Alan Fraser, «Daily Mail»: «Ce n'est pas un robot sans émotion. Ses larmes sont sans doute une pierre dans le jardin des partisans de la lèvre supérieure rigide. Si les champions de Wimbledon pleurent, les vrais hommes peuvent pleurer aussi.»

Pour la centième fois, peut-être, un journaliste britannique lui rappelle son titre junior en 1998 ici même (il n'est que le quatrième champion junior à remporter le trophée majeur ensuite), sa victoire sur Sampras il y a deux ans, et le temps qu'il lui a fallu pour confirmer ces promesses. «Pour certains, j'ai peut-être mis longtemps, mais pour moi, mon coach, et mes amis, cela a été une belle carrière jusqu'ici.»

Charles Wyett, «The Sun»: «Martina Hingis nous avait sans doute donné la Swiss Miss. Mais hier, Federer était le Swiss Bliss (la béatitude suisse).»

Face aux commentaires qui célèbrent la qualité de son jeu et de sa personnalité, Roger Federer n'esquive pas: «Gagner ici, c'est le rêve absolu. Je suis très content pour moi, et pour le tennis. Je joue différemment des autres, je suis différent aussi. J'ai du caractère, j'ai les cheveux longs, j'ai l'air d'un jeune normal de mon âge, ça fait du bien au tennis.»

Oliver Holt, «Daily Mirror»: «Un artiste a battu une brute sur le Centre Court. Le plus doux des rossignols chantants a descendu le Scud.»

Simon Barnes, «The Times»: «Federer a montré [dimanche] qu'il possède autant le talent pour vaincre que celui de la beauté. […] La beauté est le moyen qu'il choisit pour détruire son adversaire.»

Richard Williams, «The Guardian»: «Ses admirateurs pourraient porter des lunettes à monture noire et des vêtements dessinés par des designers japonais, et passer leur temps dans les galeries d'art.»

Manqué en 1998 pour cause de wild card à Gstaad, son premier tournoi ATP, le gala des champions, dimanche soir, n'a pas déçu «Rodgeur», soulagé de n'avoir pas eu à ouvrir le bal avec Serena Williams, comme on le lui avait promis. Et maintenant? Il se réjouit de retrouver la Suisse, de partager ce succès avec le public de Gstaad dès cet après-midi, de revoir les amis, en plus de la vingtaine de personnes qui avaient fait le déplacement de Wimbledon.
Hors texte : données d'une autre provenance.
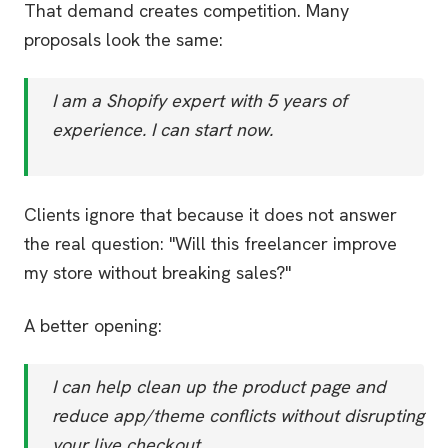
That demand creates competition. Many
proposals look the same:
I am a Shopify expert with 5 years of
experience. I can start now.
Clients ignore that because it does not answer
the real question: "Will this freelancer improve
my store without breaking sales?"
A better opening:
I can help clean up the product page and
reduce app/theme conflicts without disrupting
your live checkout.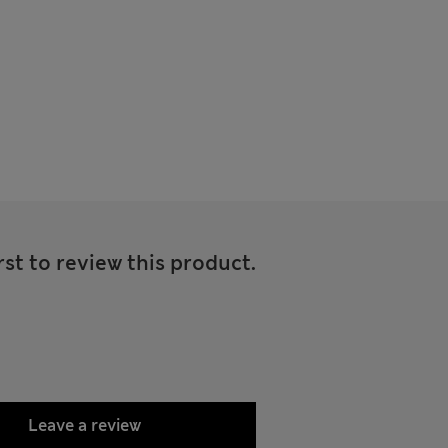
rst to review this product.
Leave a review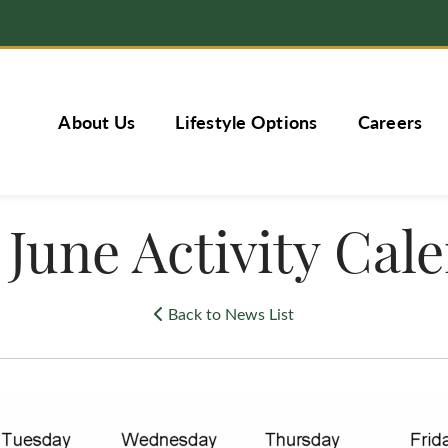
About Us
Lifestyle Options
Careers
 June Activity Cal
Back to News List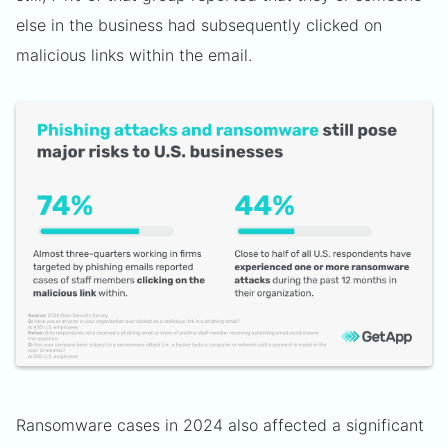
else in the business had subsequently clicked on
malicious links within the email.
Ransomware cases in 2024 also affected a significant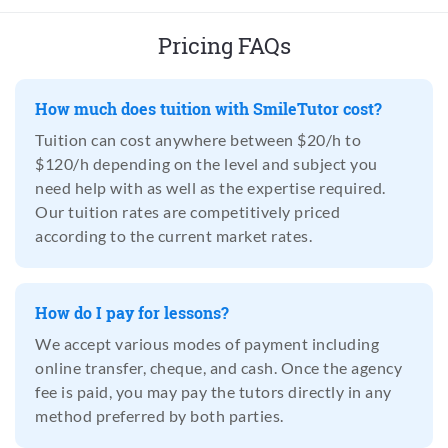
Pricing FAQs
How much does tuition with SmileTutor cost?
Tuition can cost anywhere between $20/h to
$120/h depending on the level and subject you
need help with as well as the expertise required.
Our tuition rates are competitively priced
according to the current market rates.
How do I pay for lessons?
We accept various modes of payment including
online transfer, cheque, and cash. Once the agency
fee is paid, you may pay the tutors directly in any
method preferred by both parties.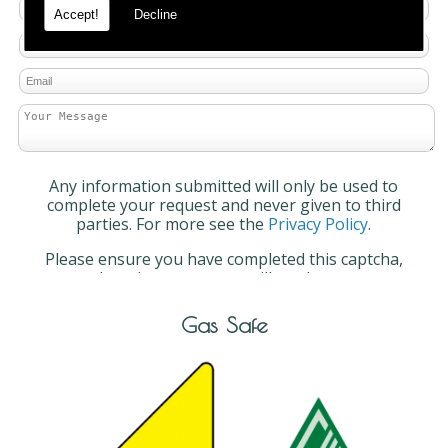
Accept!
Decline
Any information submitted will only be used to
complete your request and never given to third
parties. For more see the
Privacy Policy
.
Please ensure you have completed this captcha,
otherwise your query will not be sent.
Gas Safe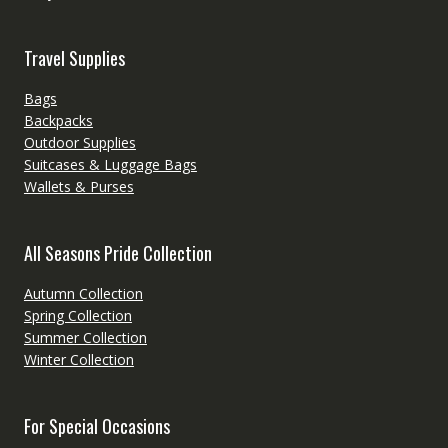
Travel Supplies
Bags
Backpacks
Outdoor Supplies
Suitcases & Luggage Bags
Wallets & Purses
All Seasons Pride Collection
Autumn Collection
Spring Collection
Summer Collection
Winter Collection
For Special Occasions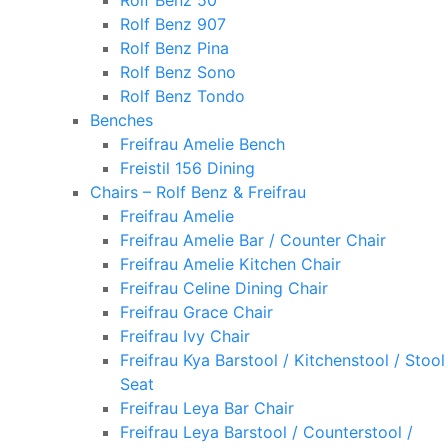
Rolf Benz 50
Rolf Benz 907
Rolf Benz Pina
Rolf Benz Sono
Rolf Benz Tondo
Benches
Freifrau Amelie Bench
Freistil 156 Dining
Chairs – Rolf Benz & Freifrau
Freifrau Amelie
Freifrau Amelie Bar / Counter Chair
Freifrau Amelie Kitchen Chair
Freifrau Celine Dining Chair
Freifrau Grace Chair
Freifrau Ivy Chair
Freifrau Kya Barstool / Kitchenstool / Stool
Seat
Freifrau Leya Bar Chair
Freifrau Leya Barstool / Counterstool /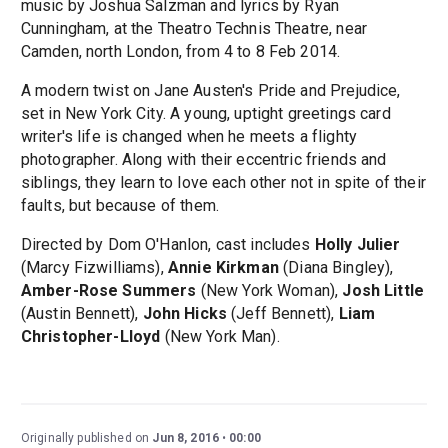
music by Joshua Salzman and lyrics by Ryan
Cunningham, at the Theatro Technis Theatre, near
Camden, north London, from 4 to 8 Feb 2014.
A modern twist on Jane Austen's Pride and Prejudice,
set in New York City. A young, uptight greetings card
writer's life is changed when he meets a flighty
photographer. Along with their eccentric friends and
siblings, they learn to love each other not in spite of their
faults, but because of them.
Directed by Dom O'Hanlon, cast includes
Holly Julier
(Marcy Fizwilliams),
Annie Kirkman
(Diana Bingley),
Amber-Rose Summers
(New York Woman),
Josh Little
(Austin Bennett),
John Hicks
(Jeff Bennett),
Liam
Christopher-Lloyd
(New York Man).
Originally published on
Jun 8, 2016
00:00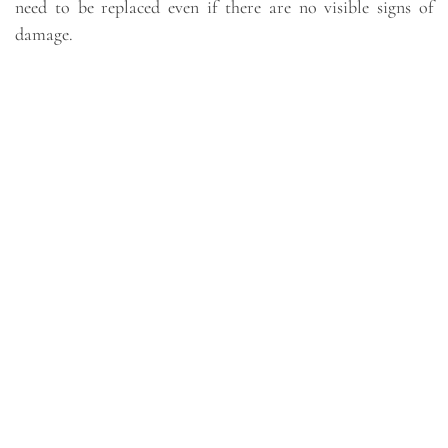
need to be replaced even if there are no visible signs of
damage.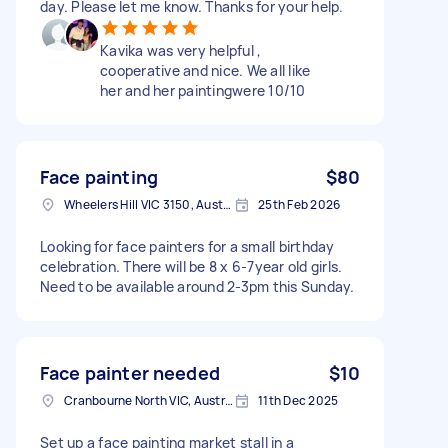
day. Please let me know. Thanks for your help.
Kavika was very helpful ,
cooperative and nice. We all like
her and her paintingwere 10/10
Face painting
$80
Wheelers Hill VIC 3150, Australia
25th Feb 2026
Looking for face painters for a small birthday
celebration. There will be 8 x 6-7year old girls.
Need to be available around 2-3pm this Sunday.
Face painter needed
$10
Cranbourne North VIC, Australia
11th Dec 2025
Set up a face painting market stall in a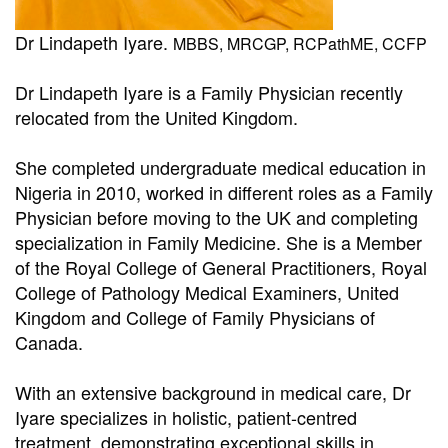
Dr Lindapeth Iyare.
MBBS, MRCGP, RCPathME, CCFP
Dr Lindapeth Iyare is a Family Physician recently
relocated from the United Kingdom.
She completed undergraduate medical education in
Nigeria in 2010, worked in different roles as a Family
Physician before moving to the UK and completing
specialization in Family Medicine. She is a Member
of the Royal College of General Practitioners, Royal
College of Pathology Medical Examiners, United
Kingdom and College of Family Physicians of
Canada.
With an extensive background in medical care, Dr
Iyare specializes in holistic, patient-centred
treatment, demonstrating exceptional skills in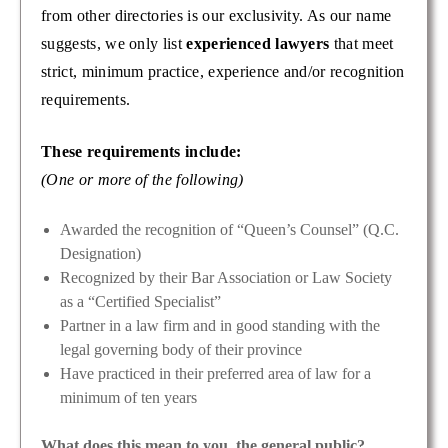
from other directories is our exclusivity. As our name
suggests, we only list
experienced lawyers
that meet
strict, minimum practice, experience and/or recognition
requirements.
These requirements include:
(One or more of the following)
Awarded the recognition of “Queen’s Counsel” (Q.C.
Designation)
Recognized by their Bar Association or Law Society
as a “Certified Specialist”
Partner in a law firm and in good standing with the
legal governing body of their province
Have practiced in their preferred area of law for a
minimum of ten years
What does this mean to you, the general public?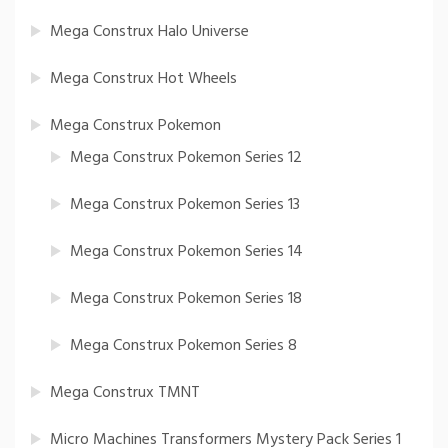
Mega Construx Halo Universe
Mega Construx Hot Wheels
Mega Construx Pokemon
Mega Construx Pokemon Series 12
Mega Construx Pokemon Series 13
Mega Construx Pokemon Series 14
Mega Construx Pokemon Series 18
Mega Construx Pokemon Series 8
Mega Construx TMNT
Micro Machines Transformers Mystery Pack Series 1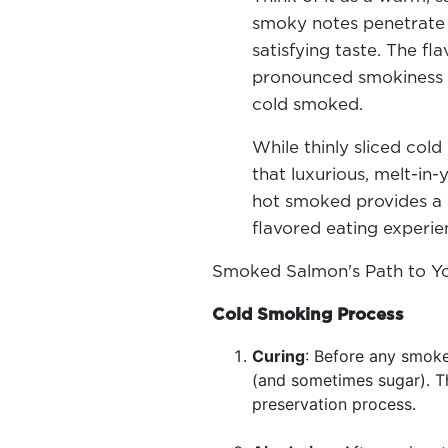
smoky notes penetrate d
satisfying taste. The fla
pronounced smokiness a
cold smoked.
While thinly sliced col
that luxurious, melt-in
hot smoked provides a m
flavored eating experi
Smoked Salmon's Path to Y
Cold Smoking Process
Curing
: Before any smoke
(and sometimes sugar). Th
preservation process.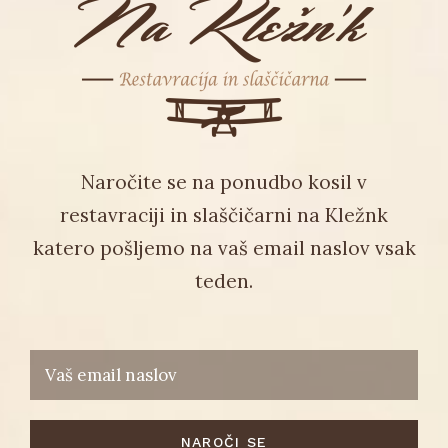
Naročite se na ponudbo kosil v
restavraciji in slaščičarni na Kležnk
katero pošljemo na vaš email naslov vsak
teden.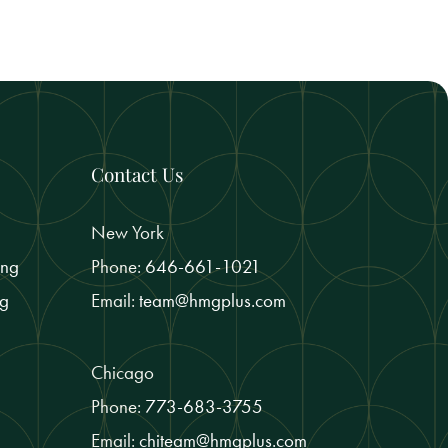
Contact Us
New York
ing
Phone:
646-661-1021
ng
Email:
team@hmgplus.com
Chicago
Phone:
773-683-3755
Email:
chiteam@hmgplus.com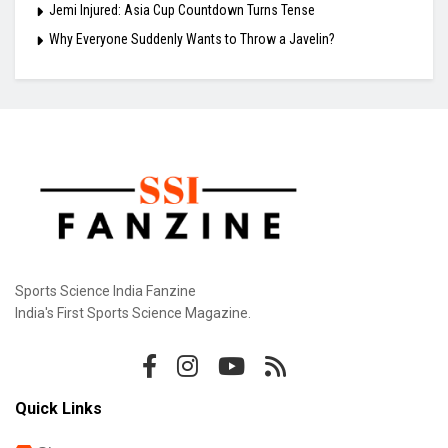
Jemi Injured: Asia Cup Countdown Turns Tense
Why Everyone Suddenly Wants to Throw a Javelin?
Sports Science India Fanzine
India's First Sports Science Magazine.
Quick Links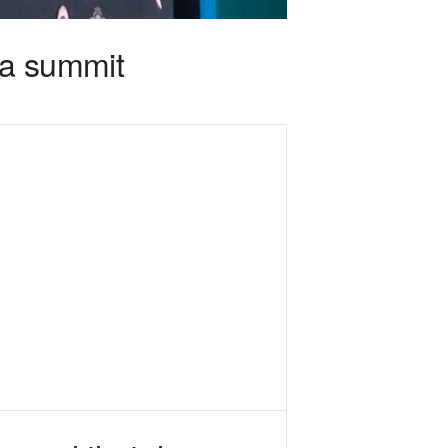
ga summit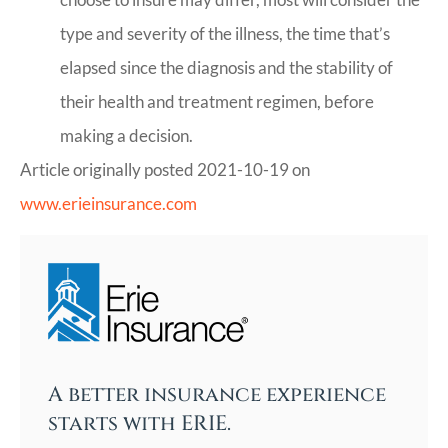
type and severity of the illness, the time that’s
elapsed since the diagnosis and the stability of
their health and treatment regimen, before
making a decision.
Article originally posted
2021-10-19
on
www.erieinsurance.com
A better insurance experience
starts with ERIE.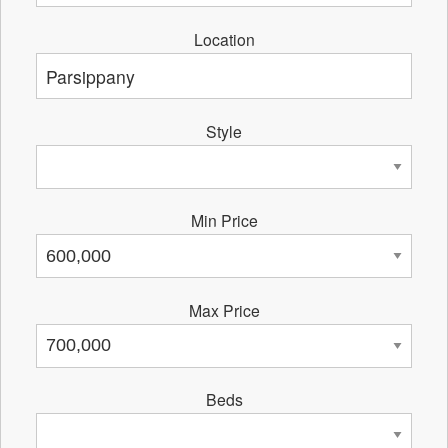
Location
Style
Min Price
Max Price
Beds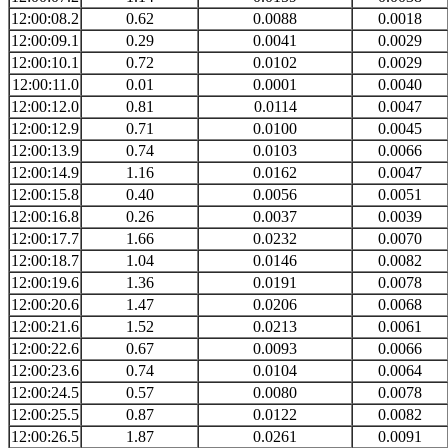
12:00:08.2
0.62
0.0088
0.0018
12:00:09.1
0.29
0.0041
0.0029
12:00:10.1
0.72
0.0102
0.0029
12:00:11.0
0.01
0.0001
0.0040
12:00:12.0
0.81
0.0114
0.0047
12:00:12.9
0.71
0.0100
0.0045
12:00:13.9
0.74
0.0103
0.0066
12:00:14.9
1.16
0.0162
0.0047
12:00:15.8
0.40
0.0056
0.0051
12:00:16.8
0.26
0.0037
0.0039
12:00:17.7
1.66
0.0232
0.0070
12:00:18.7
1.04
0.0146
0.0082
12:00:19.6
1.36
0.0191
0.0078
12:00:20.6
1.47
0.0206
0.0068
12:00:21.6
1.52
0.0213
0.0061
12:00:22.6
0.67
0.0093
0.0066
12:00:23.6
0.74
0.0104
0.0064
12:00:24.5
0.57
0.0080
0.0078
12:00:25.5
0.87
0.0122
0.0082
12:00:26.5
1.87
0.0261
0.0091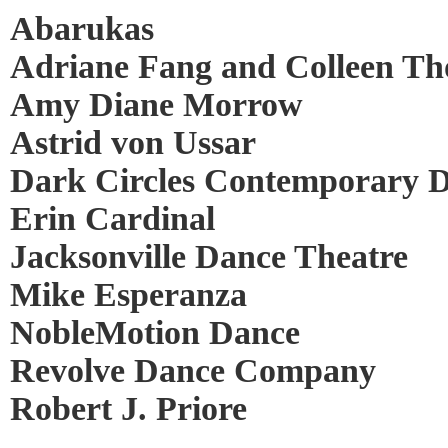
Abarukas
Adriane Fang and Colleen T
Amy Diane Morrow
Astrid von Ussar
Dark Circles Contemporary 
Erin Cardinal
Jacksonville Dance Theatre
Mike Esperanza
NobleMotion Dance
Revolve Dance Company
Robert J. Priore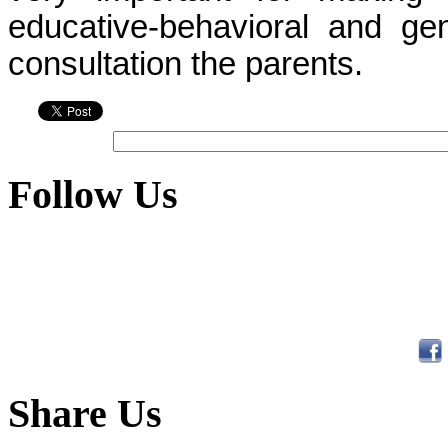
educative-behavioral and gen
consultation the parents.
Follow Us
Share Us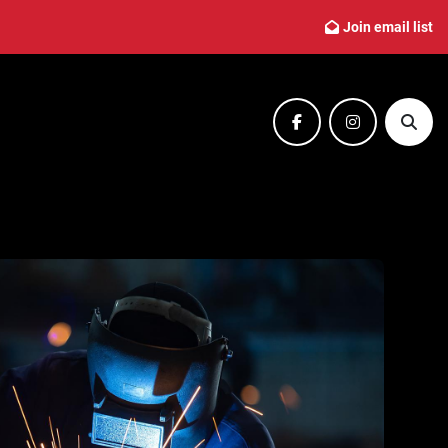
Join email list
facebook
instagram
Sear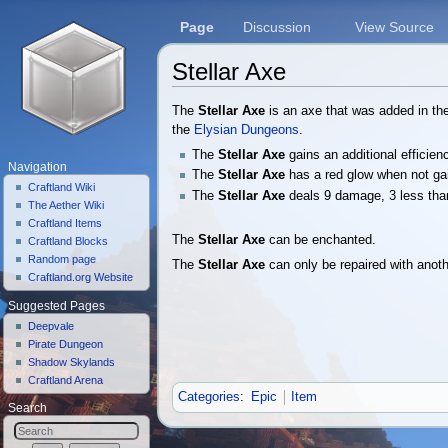
Page
Discussion
View Source
Stellar Axe
Jump to:
navigation
,
search
The
Stellar Axe
is an axe that was added in t
the
Elysian Dungeons
.
The
Stellar Axe
gains an additional efficie
Navigation
The
Stellar Axe
has a red glow when not ga
Craftland Wiki
The
Stellar Axe
deals 9 damage, 3 less th
The Aether Wiki
Craftland Items
The
Stellar Axe
can be enchanted.
Craftland Blocks
Random page
The
Stellar Axe
can only be repaired with anot
Craftland.org Website
Suggested Pages
Deepvale
Pirate Dungeon
Shadow Skylands
Craftland Arena
Categories
:
Epic
Item
Search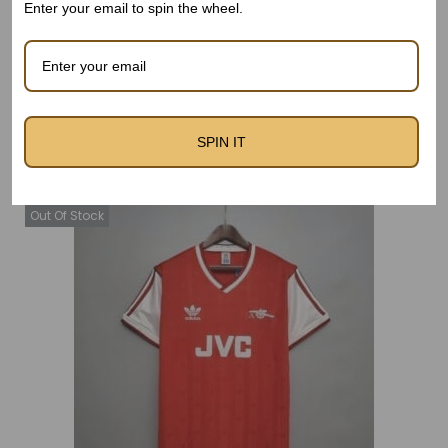
Enter your email to spin the wheel.
Related products
SPIN IT
Out Of Stock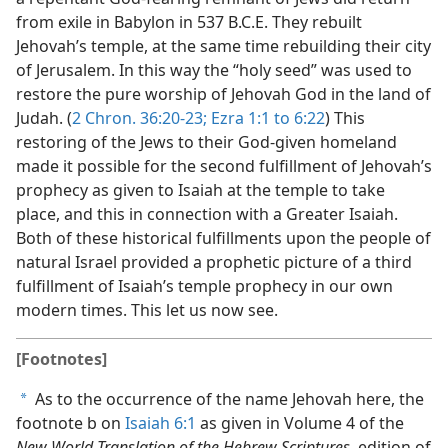
from exile in Babylon in 537 B.C.E. They rebuilt
Jehovah’s temple, at the same time rebuilding their city
of Jerusalem. In this way the “holy seed” was used to
restore the pure worship of Jehovah God in the land of
Judah. (
2 Chron. 36:20-23;
Ezra 1:1 to 6:22
) This
restoring of the Jews to their God-given homeland
made it possible for the second fulfillment of Jehovah’s
prophecy as given to Isaiah at the temple to take
place, and this in connection with a Greater Isaiah.
Both of these historical fulfillments upon the people of
natural Israel provided a prophetic picture of a third
fulfillment of Isaiah’s temple prophecy in our own
modern times. This let us now see.
[Footnotes]
As to the occurrence of the name Jehovah here, the
a
footnote b on
Isaiah 6:1
as given in Volume 4 of the
New World Translation of the Hebrew Scriptures,
edition of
Il réalise qu'il vient de changer de statut: «Je ne suis plus juste une vedette du tennis, je rejoins des figures comme Bernhard Russi, Pirmin Zurbriggen, des grands sportifs suisses. A part Martina Hingis, je ne les connais pas personnellement, et je suis fier d'en faire désormais partie. Je veux encore donner davantage au tennis suisse, notamment à travers la Coupe Davis. Tous mes potes de l'équipe m'ont appelé dimanche! Nous venons de décider que nous irions tôt en Australie, en septembre, pour ne pas rater cette belle occasion – c'est ma copine qui n'est pas très contente…»

Et les autres objectifs personnels? «L'US Open, Bâle, le Masters – en principe! Et l'an prochain, la place de numéro un mondial sera à prendre…» Ne craint-il pas de trop jouer, de s'user? «Je ne suis pas comme Hewitt, je suis un joueur de tennis, pas d'entraînement. Lleyton se met trop de pression en ignorant les petits tournois. Et pour prévenir les blessures, je travaille dur physiquement. Et, plus que jamais, je profite à fond de chaque pause.» Justement, l'heure est venue de terminer cette première conférence de presse d'après-victoire en Grand Chelem. Poignées de main, sourire, Roger Federer est l'image du jeune homme heureux.

John Dillon, «Daily Express»: «Dimanche, Federer a réalisé que personne n'écrit vos contes de fées pour vous. Ils ne sont que le résultat de votre dur labeur. Il a montré quel conteur il était.»